Each year in the UK, we waste around 4.5 million tonnes of edible food, enough to fill 38 million wheelie bins. By not wasting food we can save ourselves money but also do our bit to minimise the impact on the environment. So here’s some top tips from the Warwickshire Recycles team on how to make the most of the food that you’ve got.
You can make pineapple last longer by cutting off the leaves and storing it upside down in your fridge. Simply cut off the leaves and turn it over. This helps redistribute the juice that pooled to the base during shipping.
It might be a really handy place to keep milk, but the door of the fridge is not good for keeping it fresh. Especially in warm weather. Instead, you should store all your dairy products on a lower or middle shelf - this is the best place for milk.
The ideal fridge temperature is between 0 and 5 degrees Celsius or 32 to 40 degrees Fahrenheit.
To keep your herbs fresh, place green onions in a tall glass or jar on your kitchen counter. Ideally, the bulb should be in an inch of water near a sunny window. For best results, change this water every day. This will keep your spring onions crisp. You can even use this trick to grow new onions from an old bulb.
Berries are prone to rot if they aren’t washed properly before storing in the fridge. Instead of rinsing berries under the tap, soak in a solution of water and vinegar at a 10-1 ratio for five minutes. Once soaked, drain and let dry. This will kill any microorganism or bugs speeding up their rotting process.

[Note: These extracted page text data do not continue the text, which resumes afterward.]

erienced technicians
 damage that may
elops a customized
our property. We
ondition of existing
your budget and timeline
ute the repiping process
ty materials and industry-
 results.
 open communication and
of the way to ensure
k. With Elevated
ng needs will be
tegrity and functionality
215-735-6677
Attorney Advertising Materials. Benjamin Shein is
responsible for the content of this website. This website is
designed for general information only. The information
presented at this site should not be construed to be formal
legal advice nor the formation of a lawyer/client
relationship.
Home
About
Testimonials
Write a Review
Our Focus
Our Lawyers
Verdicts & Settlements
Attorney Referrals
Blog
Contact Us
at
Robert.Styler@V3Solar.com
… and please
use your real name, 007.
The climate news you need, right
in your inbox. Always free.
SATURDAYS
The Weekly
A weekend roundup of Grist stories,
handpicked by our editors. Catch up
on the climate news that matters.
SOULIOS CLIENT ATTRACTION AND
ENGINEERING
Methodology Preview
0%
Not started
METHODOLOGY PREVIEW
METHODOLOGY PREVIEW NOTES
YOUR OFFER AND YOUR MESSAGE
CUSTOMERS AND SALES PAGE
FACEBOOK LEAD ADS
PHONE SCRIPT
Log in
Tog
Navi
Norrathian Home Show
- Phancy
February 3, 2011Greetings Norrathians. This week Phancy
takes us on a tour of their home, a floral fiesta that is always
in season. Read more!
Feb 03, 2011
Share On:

Celery gone limp? Simply cut off the bottom and place in a glass of water and it will revive within an hour. Click on the article to find out how to regrow the bit you chopped off.

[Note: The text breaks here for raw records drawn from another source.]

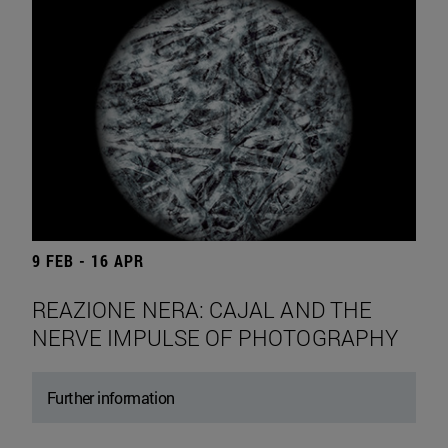
9 FEB - 16 APR
REAZIONE NERA: CAJAL AND THE
NERVE IMPULSE OF PHOTOGRAPHY
Further information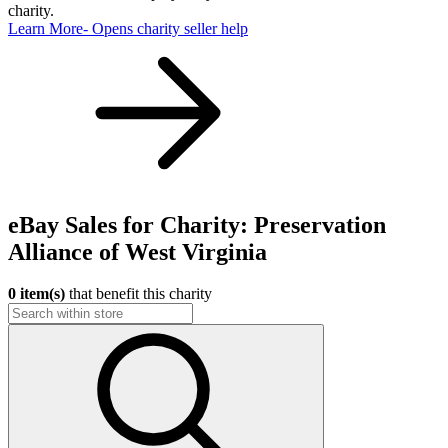
charity.
Learn More
- Opens charity seller help
eBay Sales for Charity: Preservation
Alliance of West Virginia
0 item(s)
that benefit this charity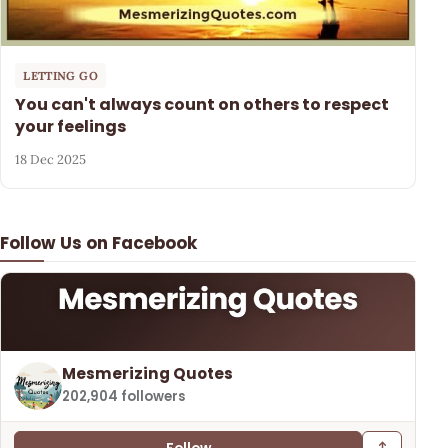
LETTING GO
You can't always count on others to respect
your feelings
18 Dec 2025
Follow Us on Facebook
Mesmerizing Quotes
202,904 followers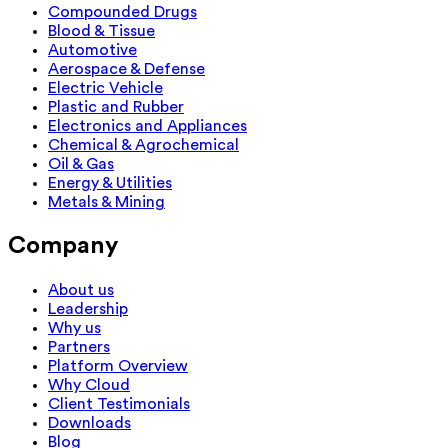
Compounded Drugs
Blood & Tissue
Automotive
Aerospace & Defense
Electric Vehicle
Plastic and Rubber
Electronics and Appliances
Chemical & Agrochemical
Oil & Gas
Energy & Utilities
Metals & Mining
Company
About us
Leadership
Why us
Partners
Platform Overview
Why Cloud
Client Testimonials
Downloads
Blog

Store your potatoes in a cool, dry, dark place, ideally in a cloth bag. To keep them at their prime store with a ripe apple. The apple emits ethylene gas and other organic alcohols as it respires, which suppress the growth of the potatoes’ cells, thereby keeping them from sprouting. They should stay fresh for up to eight weeks. Every day is a school day.
Many vegetables and fruits have a low carbon footprint but check where they are grown and packaged before buying. Compare strawberries bought in season locally at 490g carbon dioxide emissions per 250g punnet with those grown locally in a hothouse out of season, or flown in from South Africa, at a whopping 3.65kg carbon dioxide emissions for the same weight.

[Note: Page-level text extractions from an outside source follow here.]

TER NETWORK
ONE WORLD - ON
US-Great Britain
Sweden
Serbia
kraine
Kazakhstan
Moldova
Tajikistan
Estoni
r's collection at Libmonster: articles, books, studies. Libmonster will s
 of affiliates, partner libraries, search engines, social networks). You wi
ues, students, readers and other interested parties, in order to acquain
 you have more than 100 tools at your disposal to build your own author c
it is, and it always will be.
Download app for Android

If you have some leftover food but aren't sure what to do with it, try the Love Food Hate Waste recipe finder.
No need to peel! Whether it's mash, roasties or boiled potatoes keeping the skins on increases the iron content by 80% and reduces food waste.
Frozen food is a great way to get some nutrients in your diet. It's a common misconception that freezing removes vitamins and minerals from food. Keep freezing.